Goal of the exercise
Leaving every image behind, reproduce the records word for word.
* * * *
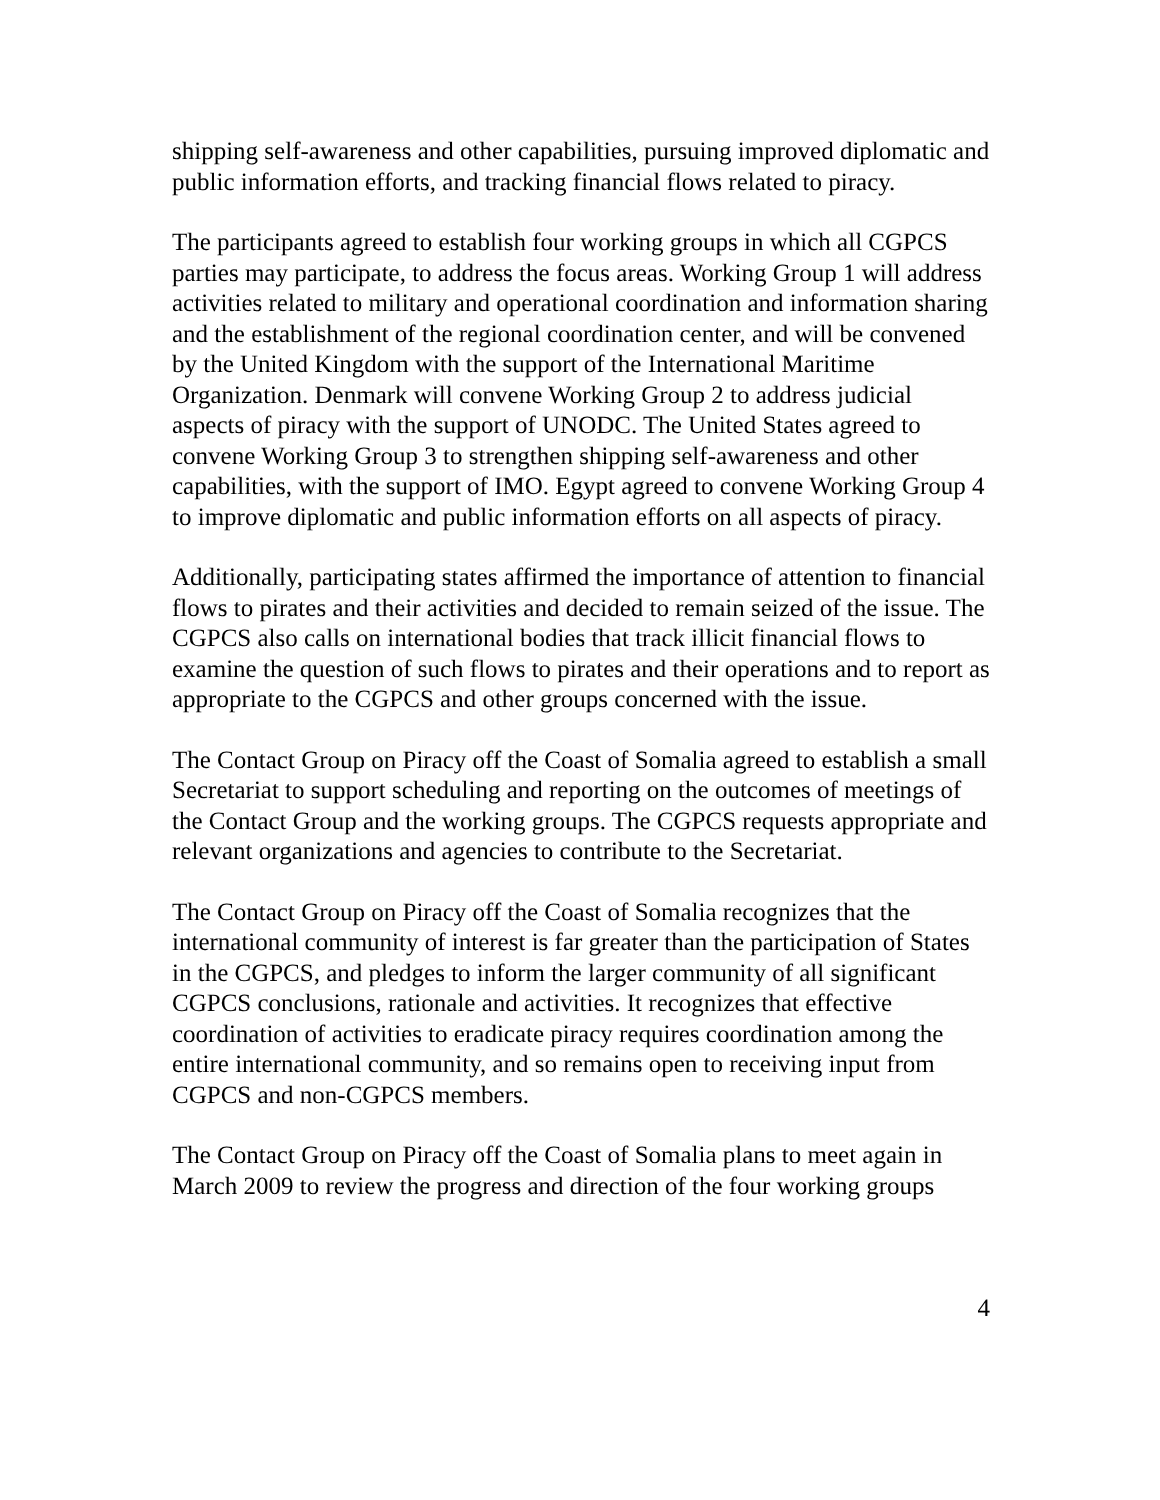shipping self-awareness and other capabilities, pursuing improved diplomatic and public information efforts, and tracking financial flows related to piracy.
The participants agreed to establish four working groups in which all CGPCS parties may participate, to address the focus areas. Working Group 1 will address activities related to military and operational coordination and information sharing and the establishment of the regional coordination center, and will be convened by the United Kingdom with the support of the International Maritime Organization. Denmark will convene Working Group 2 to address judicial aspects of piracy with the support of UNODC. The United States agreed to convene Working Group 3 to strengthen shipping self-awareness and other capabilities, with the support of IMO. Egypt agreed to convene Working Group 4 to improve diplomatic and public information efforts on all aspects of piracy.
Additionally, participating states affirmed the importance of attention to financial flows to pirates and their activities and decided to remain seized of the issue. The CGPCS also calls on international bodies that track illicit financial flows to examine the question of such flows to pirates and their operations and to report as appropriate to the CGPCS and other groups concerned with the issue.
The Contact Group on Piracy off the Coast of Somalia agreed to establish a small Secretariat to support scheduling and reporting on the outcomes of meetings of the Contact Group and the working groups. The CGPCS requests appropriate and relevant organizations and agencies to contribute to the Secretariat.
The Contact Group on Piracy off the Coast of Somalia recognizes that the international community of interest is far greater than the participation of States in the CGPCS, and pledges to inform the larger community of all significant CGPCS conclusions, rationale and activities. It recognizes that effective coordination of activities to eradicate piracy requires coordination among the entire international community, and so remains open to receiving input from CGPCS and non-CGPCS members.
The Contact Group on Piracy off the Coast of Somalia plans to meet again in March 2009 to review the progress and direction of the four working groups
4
* * * *
Reply
shipping self-awareness and other capabilities, pursuing improved diplomatic and public information efforts, and tracking financial flows related to piracy.
The participants agreed to establish four working groups in which all CGPCS parties may participate, to address the focus areas. Working Group 1 will address activities related to military and operational coordination and information sharing and the establishment of the regional coordination center, and will be convened by the United Kingdom with the support of the International Maritime Organization. Denmark will convene Working Group 2 to address judicial aspects of piracy with the support of UNODC. The United States agreed to convene Working Group 3 to strengthen shipping self-awareness and other capabilities, with the support of IMO. Egypt agreed to convene Working Group 4 to improve diplomatic and public information efforts on all aspects of piracy.
Additionally, participating states affirmed the importance of attention to financial flows to pirates and their activities and decided to remain seized of the issue. The CGPCS also calls on international bodies that track illicit financial flows to examine the question of such flows to pirates and their operations and to report as appropriate to the CGPCS and other groups concerned with the issue.
The Contact Group on Piracy off the Coast of Somalia agreed to establish a small Secretariat to support scheduling and reporting on the outcomes of meetings of the Contact Group and the working groups. The CGPCS requests appropriate and relevant organizations and agencies to contribute to the Secretariat.
The Contact Group on Piracy off the Coast of Somalia recognizes that the international community of interest is far greater than the participation of States in the CGPCS, and pledges to inform the larger community of all significant CGPCS conclusions, rationale and activities. It recognizes that effective coordination of activities to eradicate piracy requires coordination among the entire international community, and so remains open to receiving input from CGPCS and non-CGPCS members.
The Contact Group on Piracy off the Coast of Somalia plans to meet again in March 2009 to review the progress and direction of the four working groups
4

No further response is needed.